#### [Exercise goal]
Exact reproduction of every entry is required.

Records contained in a dataset:

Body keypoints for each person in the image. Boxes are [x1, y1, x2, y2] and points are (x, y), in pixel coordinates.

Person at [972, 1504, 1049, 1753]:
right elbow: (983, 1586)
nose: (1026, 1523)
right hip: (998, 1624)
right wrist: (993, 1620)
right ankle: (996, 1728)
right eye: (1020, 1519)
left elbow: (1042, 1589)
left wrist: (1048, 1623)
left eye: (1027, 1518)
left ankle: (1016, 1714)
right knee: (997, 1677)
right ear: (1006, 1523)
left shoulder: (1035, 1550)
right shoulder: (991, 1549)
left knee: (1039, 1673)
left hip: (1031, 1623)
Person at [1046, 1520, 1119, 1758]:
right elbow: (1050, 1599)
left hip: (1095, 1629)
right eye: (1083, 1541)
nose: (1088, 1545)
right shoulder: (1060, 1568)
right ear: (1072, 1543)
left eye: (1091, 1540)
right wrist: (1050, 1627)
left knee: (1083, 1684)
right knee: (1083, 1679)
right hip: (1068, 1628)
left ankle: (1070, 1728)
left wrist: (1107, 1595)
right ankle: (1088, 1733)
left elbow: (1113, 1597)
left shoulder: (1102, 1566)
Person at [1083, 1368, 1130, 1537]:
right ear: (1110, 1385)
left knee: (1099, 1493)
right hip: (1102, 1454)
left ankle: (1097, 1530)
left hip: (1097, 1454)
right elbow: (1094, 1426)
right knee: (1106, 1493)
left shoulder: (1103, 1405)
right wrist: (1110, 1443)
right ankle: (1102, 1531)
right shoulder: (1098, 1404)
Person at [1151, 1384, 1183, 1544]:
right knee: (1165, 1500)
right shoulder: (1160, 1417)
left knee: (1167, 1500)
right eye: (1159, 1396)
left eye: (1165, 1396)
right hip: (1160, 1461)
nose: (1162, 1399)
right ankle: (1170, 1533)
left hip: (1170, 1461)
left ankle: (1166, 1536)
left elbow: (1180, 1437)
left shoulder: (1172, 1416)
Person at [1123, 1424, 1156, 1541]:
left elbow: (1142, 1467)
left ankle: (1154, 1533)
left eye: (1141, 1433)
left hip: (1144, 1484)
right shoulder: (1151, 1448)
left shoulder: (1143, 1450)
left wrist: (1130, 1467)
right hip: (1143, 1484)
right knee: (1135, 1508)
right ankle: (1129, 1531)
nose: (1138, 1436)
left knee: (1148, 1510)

#### [Answer space]
Body keypoints for each person in the image. Boxes are [x1, y1, x2, y2] and points are (x, y), in pixel coordinates.

Person at [972, 1504, 1049, 1753]:
right elbow: (983, 1586)
nose: (1026, 1523)
right hip: (998, 1624)
right wrist: (993, 1620)
right ankle: (996, 1728)
right eye: (1020, 1519)
left elbow: (1042, 1589)
left wrist: (1048, 1623)
left eye: (1027, 1518)
left ankle: (1016, 1714)
right knee: (997, 1677)
right ear: (1006, 1523)
left shoulder: (1035, 1550)
right shoulder: (991, 1549)
left knee: (1039, 1673)
left hip: (1031, 1623)
Person at [1046, 1520, 1119, 1758]:
right elbow: (1050, 1599)
left hip: (1095, 1629)
right eye: (1083, 1541)
nose: (1088, 1545)
right shoulder: (1060, 1568)
right ear: (1072, 1543)
left eye: (1091, 1540)
right wrist: (1050, 1627)
left knee: (1083, 1684)
right knee: (1083, 1679)
right hip: (1068, 1628)
left ankle: (1070, 1728)
left wrist: (1107, 1595)
right ankle: (1088, 1733)
left elbow: (1113, 1597)
left shoulder: (1102, 1566)
Person at [1083, 1368, 1130, 1537]:
right ear: (1110, 1385)
left knee: (1099, 1493)
right hip: (1102, 1454)
left ankle: (1097, 1530)
left hip: (1097, 1454)
right elbow: (1094, 1426)
right knee: (1106, 1493)
left shoulder: (1103, 1405)
right wrist: (1110, 1443)
right ankle: (1102, 1531)
right shoulder: (1098, 1404)
Person at [1151, 1384, 1183, 1544]:
right knee: (1165, 1500)
right shoulder: (1160, 1417)
left knee: (1167, 1500)
right eye: (1159, 1396)
left eye: (1165, 1396)
right hip: (1160, 1461)
nose: (1162, 1399)
right ankle: (1170, 1533)
left hip: (1170, 1461)
left ankle: (1166, 1536)
left elbow: (1180, 1437)
left shoulder: (1172, 1416)
Person at [1123, 1424, 1156, 1541]:
left elbow: (1142, 1467)
left ankle: (1154, 1533)
left eye: (1141, 1433)
left hip: (1144, 1484)
right shoulder: (1151, 1448)
left shoulder: (1143, 1450)
left wrist: (1130, 1467)
right hip: (1143, 1484)
right knee: (1135, 1508)
right ankle: (1129, 1531)
nose: (1138, 1436)
left knee: (1148, 1510)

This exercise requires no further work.